» Goal of the exercise: Copy the lines exactly. Begin at the first line of the data and stop after the line with "This section reports".

» Stored data entries:
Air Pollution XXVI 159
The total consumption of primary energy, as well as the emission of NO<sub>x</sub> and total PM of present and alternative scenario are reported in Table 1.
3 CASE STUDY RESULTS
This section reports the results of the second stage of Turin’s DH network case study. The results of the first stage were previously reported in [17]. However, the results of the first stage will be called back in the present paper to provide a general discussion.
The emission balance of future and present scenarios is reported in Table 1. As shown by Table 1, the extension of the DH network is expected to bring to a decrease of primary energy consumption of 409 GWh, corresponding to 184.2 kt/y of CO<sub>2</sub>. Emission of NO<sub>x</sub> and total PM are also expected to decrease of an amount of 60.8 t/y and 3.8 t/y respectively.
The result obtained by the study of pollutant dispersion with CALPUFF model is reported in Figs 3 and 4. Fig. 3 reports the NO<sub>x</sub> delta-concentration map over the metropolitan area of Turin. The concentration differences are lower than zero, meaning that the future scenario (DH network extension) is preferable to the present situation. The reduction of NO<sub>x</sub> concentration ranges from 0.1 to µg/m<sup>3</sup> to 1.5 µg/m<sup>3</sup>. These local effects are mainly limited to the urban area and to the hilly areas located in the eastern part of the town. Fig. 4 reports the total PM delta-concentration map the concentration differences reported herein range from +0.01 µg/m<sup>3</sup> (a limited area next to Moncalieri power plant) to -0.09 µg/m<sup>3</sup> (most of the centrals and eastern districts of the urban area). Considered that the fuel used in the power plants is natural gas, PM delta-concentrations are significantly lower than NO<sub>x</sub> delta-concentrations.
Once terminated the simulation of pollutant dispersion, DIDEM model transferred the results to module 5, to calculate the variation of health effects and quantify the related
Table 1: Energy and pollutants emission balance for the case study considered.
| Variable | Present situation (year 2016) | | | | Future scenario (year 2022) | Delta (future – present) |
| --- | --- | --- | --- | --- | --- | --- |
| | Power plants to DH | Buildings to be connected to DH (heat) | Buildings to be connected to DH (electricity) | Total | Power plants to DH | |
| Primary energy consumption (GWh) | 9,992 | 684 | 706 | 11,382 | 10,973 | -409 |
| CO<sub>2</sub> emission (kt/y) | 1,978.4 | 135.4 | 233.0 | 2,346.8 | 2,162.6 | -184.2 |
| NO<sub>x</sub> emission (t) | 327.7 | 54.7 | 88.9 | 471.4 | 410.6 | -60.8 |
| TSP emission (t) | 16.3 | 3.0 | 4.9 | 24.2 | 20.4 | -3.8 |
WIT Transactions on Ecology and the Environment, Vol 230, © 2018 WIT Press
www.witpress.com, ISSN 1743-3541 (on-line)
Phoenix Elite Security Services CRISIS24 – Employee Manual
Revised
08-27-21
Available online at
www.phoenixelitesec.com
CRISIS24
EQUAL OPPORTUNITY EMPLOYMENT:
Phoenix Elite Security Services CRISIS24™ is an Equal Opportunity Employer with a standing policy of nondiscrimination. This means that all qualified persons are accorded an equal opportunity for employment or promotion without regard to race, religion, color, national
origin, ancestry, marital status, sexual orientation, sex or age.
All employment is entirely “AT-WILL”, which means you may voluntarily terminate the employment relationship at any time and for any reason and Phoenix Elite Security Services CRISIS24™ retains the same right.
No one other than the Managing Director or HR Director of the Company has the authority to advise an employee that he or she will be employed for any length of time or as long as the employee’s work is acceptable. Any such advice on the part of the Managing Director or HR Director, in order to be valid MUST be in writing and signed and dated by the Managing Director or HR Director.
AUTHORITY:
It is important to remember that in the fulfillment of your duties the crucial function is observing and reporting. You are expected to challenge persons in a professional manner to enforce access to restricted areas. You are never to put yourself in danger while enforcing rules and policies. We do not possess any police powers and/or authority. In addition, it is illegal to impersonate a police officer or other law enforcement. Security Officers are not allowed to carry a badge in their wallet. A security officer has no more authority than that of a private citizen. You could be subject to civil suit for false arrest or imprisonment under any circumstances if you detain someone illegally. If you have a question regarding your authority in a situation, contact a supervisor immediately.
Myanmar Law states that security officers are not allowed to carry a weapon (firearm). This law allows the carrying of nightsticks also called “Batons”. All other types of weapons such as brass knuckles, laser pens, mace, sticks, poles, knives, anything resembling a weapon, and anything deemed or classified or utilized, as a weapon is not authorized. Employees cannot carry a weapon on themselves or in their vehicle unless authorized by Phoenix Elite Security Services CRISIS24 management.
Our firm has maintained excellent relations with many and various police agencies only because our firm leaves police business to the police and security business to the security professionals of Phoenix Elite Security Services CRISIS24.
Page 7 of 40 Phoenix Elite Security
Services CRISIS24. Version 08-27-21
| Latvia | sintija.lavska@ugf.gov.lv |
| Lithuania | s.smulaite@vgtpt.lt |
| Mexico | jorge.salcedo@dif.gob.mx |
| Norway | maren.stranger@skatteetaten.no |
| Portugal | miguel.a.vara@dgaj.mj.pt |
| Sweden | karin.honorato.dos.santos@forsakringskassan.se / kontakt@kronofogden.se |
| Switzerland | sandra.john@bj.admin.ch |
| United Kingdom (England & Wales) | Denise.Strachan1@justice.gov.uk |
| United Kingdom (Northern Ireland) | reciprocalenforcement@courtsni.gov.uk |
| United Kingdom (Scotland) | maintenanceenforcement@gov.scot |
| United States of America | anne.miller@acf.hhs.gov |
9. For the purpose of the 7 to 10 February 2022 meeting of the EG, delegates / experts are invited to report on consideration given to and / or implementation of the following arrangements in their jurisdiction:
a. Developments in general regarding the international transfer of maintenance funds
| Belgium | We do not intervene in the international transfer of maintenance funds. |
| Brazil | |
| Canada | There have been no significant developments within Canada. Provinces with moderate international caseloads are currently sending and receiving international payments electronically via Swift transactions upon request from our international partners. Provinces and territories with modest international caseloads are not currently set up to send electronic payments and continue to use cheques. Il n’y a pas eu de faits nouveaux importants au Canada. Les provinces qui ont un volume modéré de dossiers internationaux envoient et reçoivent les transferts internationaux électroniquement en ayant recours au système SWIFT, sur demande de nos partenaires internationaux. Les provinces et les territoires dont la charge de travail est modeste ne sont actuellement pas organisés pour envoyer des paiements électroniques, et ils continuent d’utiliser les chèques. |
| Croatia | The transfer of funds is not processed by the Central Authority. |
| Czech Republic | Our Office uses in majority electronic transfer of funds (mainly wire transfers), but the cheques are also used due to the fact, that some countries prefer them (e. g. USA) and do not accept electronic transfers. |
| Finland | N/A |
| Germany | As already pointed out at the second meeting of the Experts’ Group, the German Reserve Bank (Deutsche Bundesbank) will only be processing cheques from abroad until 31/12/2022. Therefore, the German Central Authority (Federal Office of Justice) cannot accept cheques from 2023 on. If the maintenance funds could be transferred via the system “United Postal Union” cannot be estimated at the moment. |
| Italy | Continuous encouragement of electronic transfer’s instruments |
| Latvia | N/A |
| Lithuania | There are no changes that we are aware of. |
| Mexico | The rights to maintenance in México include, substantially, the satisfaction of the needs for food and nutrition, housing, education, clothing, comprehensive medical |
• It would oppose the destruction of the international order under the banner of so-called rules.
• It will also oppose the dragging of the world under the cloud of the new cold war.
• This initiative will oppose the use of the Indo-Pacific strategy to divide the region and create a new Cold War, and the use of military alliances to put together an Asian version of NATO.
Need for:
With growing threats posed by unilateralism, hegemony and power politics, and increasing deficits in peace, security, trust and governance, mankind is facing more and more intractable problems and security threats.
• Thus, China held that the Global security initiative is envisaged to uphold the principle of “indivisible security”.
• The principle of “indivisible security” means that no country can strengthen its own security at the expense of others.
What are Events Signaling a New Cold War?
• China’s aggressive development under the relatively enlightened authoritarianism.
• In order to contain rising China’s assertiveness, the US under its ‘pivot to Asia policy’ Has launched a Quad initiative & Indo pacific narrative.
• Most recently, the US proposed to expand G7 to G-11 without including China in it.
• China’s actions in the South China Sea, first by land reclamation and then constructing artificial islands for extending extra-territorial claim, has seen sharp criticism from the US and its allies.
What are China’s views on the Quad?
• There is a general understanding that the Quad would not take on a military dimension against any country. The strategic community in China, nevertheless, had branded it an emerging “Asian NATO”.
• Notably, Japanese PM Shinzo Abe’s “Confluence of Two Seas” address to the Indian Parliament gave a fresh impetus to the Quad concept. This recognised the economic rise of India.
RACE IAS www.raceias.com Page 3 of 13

» Answer space:
Air Pollution XXVI 159
The total consumption of primary energy, as well as the emission of NO<sub>x</sub> and total PM of present and alternative scenario are reported in Table 1.
3 CASE STUDY RESULTS
This section reports the results of the second stage of Turin’s DH network case study. The results of the first stage were previously reported in [17]. However, the results of the first stage will be called back in the present paper to provide a general discussion.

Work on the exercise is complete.